Saturday, July 18, 2009

Reliving the past

Do you ever have those days where you just can't stop obsessing about what happened in the past?

Letely I keep thinking about the day we were flying back from visiting my parents after Christmas 2007. I was 18 or 19 weeks pregnant with Ellie at the time. We were running late and YaYa had to go to the bathroom. I was carrying a bunch of carry on bags and YaYa trying to hurry down the ocncourse to the bathrooms. I suddenly felt a sharp stabbing pain in my lower abdomen. It wasn't so terrible that I couldn't stand it - but it wasn't pleasant either. I couldn't stand or sit or lay comfortably for several days.
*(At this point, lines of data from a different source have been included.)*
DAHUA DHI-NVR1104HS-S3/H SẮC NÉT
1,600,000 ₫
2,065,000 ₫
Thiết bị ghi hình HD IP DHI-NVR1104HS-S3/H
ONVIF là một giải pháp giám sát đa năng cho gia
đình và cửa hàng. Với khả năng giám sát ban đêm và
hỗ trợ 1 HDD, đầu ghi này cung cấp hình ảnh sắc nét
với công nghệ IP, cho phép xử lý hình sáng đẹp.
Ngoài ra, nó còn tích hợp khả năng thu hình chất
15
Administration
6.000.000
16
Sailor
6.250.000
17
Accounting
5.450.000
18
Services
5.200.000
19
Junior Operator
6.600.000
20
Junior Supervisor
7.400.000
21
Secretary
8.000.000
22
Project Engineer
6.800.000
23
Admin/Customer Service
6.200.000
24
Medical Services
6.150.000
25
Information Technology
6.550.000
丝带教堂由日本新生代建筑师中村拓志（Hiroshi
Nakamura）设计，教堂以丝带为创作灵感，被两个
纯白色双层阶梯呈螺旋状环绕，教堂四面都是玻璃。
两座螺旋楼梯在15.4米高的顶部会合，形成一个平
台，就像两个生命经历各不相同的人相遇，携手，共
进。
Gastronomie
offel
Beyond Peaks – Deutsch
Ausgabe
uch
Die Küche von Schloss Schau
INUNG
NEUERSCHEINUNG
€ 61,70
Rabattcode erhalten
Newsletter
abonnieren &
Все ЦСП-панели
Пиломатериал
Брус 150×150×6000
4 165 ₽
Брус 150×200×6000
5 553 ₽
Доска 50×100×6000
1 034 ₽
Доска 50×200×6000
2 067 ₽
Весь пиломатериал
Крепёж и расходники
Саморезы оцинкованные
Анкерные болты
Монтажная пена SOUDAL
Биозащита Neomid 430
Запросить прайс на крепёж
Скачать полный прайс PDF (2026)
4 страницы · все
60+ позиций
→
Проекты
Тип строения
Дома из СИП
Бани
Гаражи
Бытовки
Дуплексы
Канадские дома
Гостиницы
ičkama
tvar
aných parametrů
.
And then no more than a week later came our terrible ultrasound when we found out Ellie didn't have any amniotic fluid.

Now when I think back on it I wonder if I did something that caused part of the placenta to seperate and started the avalanche of IUGR, oligohydramnio, and PE. I can't seem to get it out of my mind that maybe trying to do more than I should have done is what caused everything to go wrong with Ellie's pregnancy. Everyone told me to slow down - but I never listened. I was goingt o be super pregnant woman.
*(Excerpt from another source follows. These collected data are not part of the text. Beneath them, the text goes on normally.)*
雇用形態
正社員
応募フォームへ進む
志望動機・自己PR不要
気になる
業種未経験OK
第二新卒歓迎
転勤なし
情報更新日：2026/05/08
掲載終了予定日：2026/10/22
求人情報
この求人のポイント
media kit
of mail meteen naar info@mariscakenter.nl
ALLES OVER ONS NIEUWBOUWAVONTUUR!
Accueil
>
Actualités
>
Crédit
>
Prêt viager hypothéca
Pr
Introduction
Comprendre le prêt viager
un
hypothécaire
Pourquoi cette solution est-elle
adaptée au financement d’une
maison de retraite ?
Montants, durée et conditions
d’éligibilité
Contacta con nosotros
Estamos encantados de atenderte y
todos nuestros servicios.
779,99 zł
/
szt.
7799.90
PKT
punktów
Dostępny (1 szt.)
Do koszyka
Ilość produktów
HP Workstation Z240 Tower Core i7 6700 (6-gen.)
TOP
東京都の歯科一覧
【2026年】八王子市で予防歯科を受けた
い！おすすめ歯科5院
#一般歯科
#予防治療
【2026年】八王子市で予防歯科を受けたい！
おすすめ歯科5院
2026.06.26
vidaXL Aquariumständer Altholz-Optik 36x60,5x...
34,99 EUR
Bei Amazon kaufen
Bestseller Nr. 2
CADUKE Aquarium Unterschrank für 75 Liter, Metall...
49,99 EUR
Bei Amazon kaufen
I never mentioned it to the Dr's at the time because the connection just never really dawned on me at the tiem. But it hit me recently for some reason and now I can't shake the thought. I'm going backwards I guess... back to the blame and the guilt of the early days after Ellie's death.

It feels like crap. I've been in a major funk all week. For no real reason either. I should be celebrating. Everything seems to be going so well this time. But somehow that just makes me feel worse about what happened to Ellie. Why does one baby get to live and the other doesn't?

4 comments:

Mrs. Spit said...

Honest answer Donna, check with the pe board, but no. Not at all. PE starts with conception, when the placenta doesn't dig in deeply. And when you get that bad of an abruption, you'd know. You couldn't miss it.

I'm sorry, I know the guilt is hard.

Bluebird said...

I understand the feelings of guilt, 100%. I also thought I would be super-pregnant-woman, and you do think back over everything . . . But. We both know (in our heads, not our hearts) there was nothing we did to cause what happened. And there's nothing we could have done differently to prevent it. But I do get it. ((Hugs))

Michele said...

I wish I knew the whys... Truly I do. But you did nothing wrong. You didnt cause anything. I know that doesnt ease the guilt. On the night that Nicholas was born, I went to the grocery store. I had picked up dinner items and somethings for my lunch. I think, all together, I had four, light bags. They were canvas, so I stuck 2 on each shoulder and lumbered to the car in the rain that was turning into snow. I was so winded on the very short walk to the car that I called Peter and asked him to meet me to get the bags. Less than an hour later, I was in labor, after standing in the kitchen, cooking dinner. I still, still to this day, feel guilty about that grocery shopping trip. And I know that I have IC and that I dilate that early now, b/c of Alexander's pregnancy, but still... The guilt... It's there.

I know that nothing we can say will remove that from you, but counter those negative thoughts with the 100% truth: You are a good mother. You love your children. You have always put them first and done EVERYTHING for them. You are a supermom.

Funsize said...

I go back to the guilt tripping all the time- I was like you, trying to be super pregnant. I worked 40 hours on my feet despite being tired at the end of the day; I was going to keep going until I was 36 weeks along. I wonder if any of that stress I put on my body led to the abruption. I don't know, I'll never know. I wish I could find out why (the doctor's could never find a reason why it happened), because if I did, I would do everything in my power to not to do it again the next time I get pregnant.

I'm so glad things are going so well this pregnancy. I hope things continue to go well.